> _TASK_: Return the passage of the article on Wisconsin dairy farm lawsuits from "Residents, including Porter, openly" to "against the town.", copied word for word.

> _TEXT SECTION_:
By John McCracken
Marenda Porter’s new home in Ledgeview, Wisconsin, seemed like the perfect fit for her family of four children. The growing suburb outside Green Bay was a tight-knit community with nearby land for her kids to explore and space for a large garden.
Then there was a knock on the door.
A few days after moving in, concerned neighbors informed her that Ledgeview Farms, a large dairy farm behind her home, was planning to expand, which included building a manure pit to store millions of gallons of waste next to the subdivision.
Over the next several years, Porter began noticing manure runoff in the creek her kids would play in. Originally from rural South Dakota, she had been around farming her whole life, but this felt different.
“We don’t even want to think about health consequences because it’s out of our control, unless we were to pick up and move away,” she said. “But at this point, it’s just not feasible for us to do that.”
Residents, including Porter, openly complained about the farm’s operations and the risk associated with a waste pit near their homes. The town denied the farm’s permit application, saying the expansion would violate a newly updated town ordinance.
In late 2023, the farm responded with a lawsuit against the town.
The legal fight between the large dairy farm and the city government is an example of a growing trend in the nation’s Dairyland. As Wisconsin dairy farms get bigger and municipal and state governments impose new restrictions in response, the dairy industry is increasingly fighting back through the court system.
Many of the dairy farms that have sued municipal and state governments are represented by Michael Best & Friedrich LLP, a national law firm that helped craft state statutes to weaken local control over agriculture.
Since 2018, large Wisconsin dairy farms have filed 13 lawsuits against municipal and state governments, according to an Investigate Midwest analysis of court records and state permitting data for concentrated animal feeding operations, or CAFOs.

> _COLLECTED DATA_:
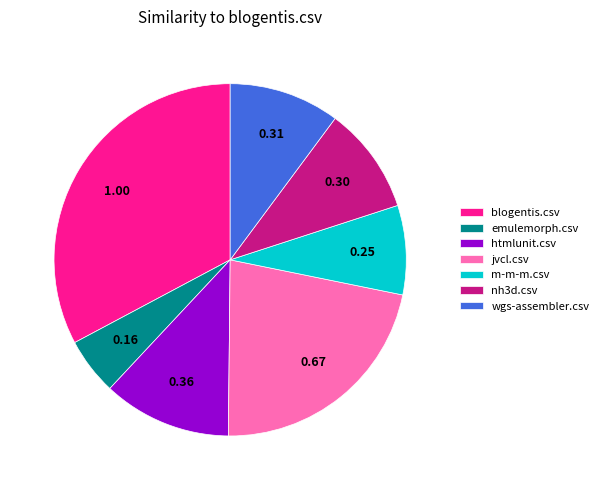

Is it true that m-m-m.csv is 8% of the pie?

True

> _ANSWER BELOW_:
Residents, including Porter, openly complained about the farm’s operations and the risk associated with a waste pit near their homes. The town denied the farm’s permit application, saying the expansion would violate a newly updated town ordinance.
In late 2023, the farm responded with a lawsuit against the town.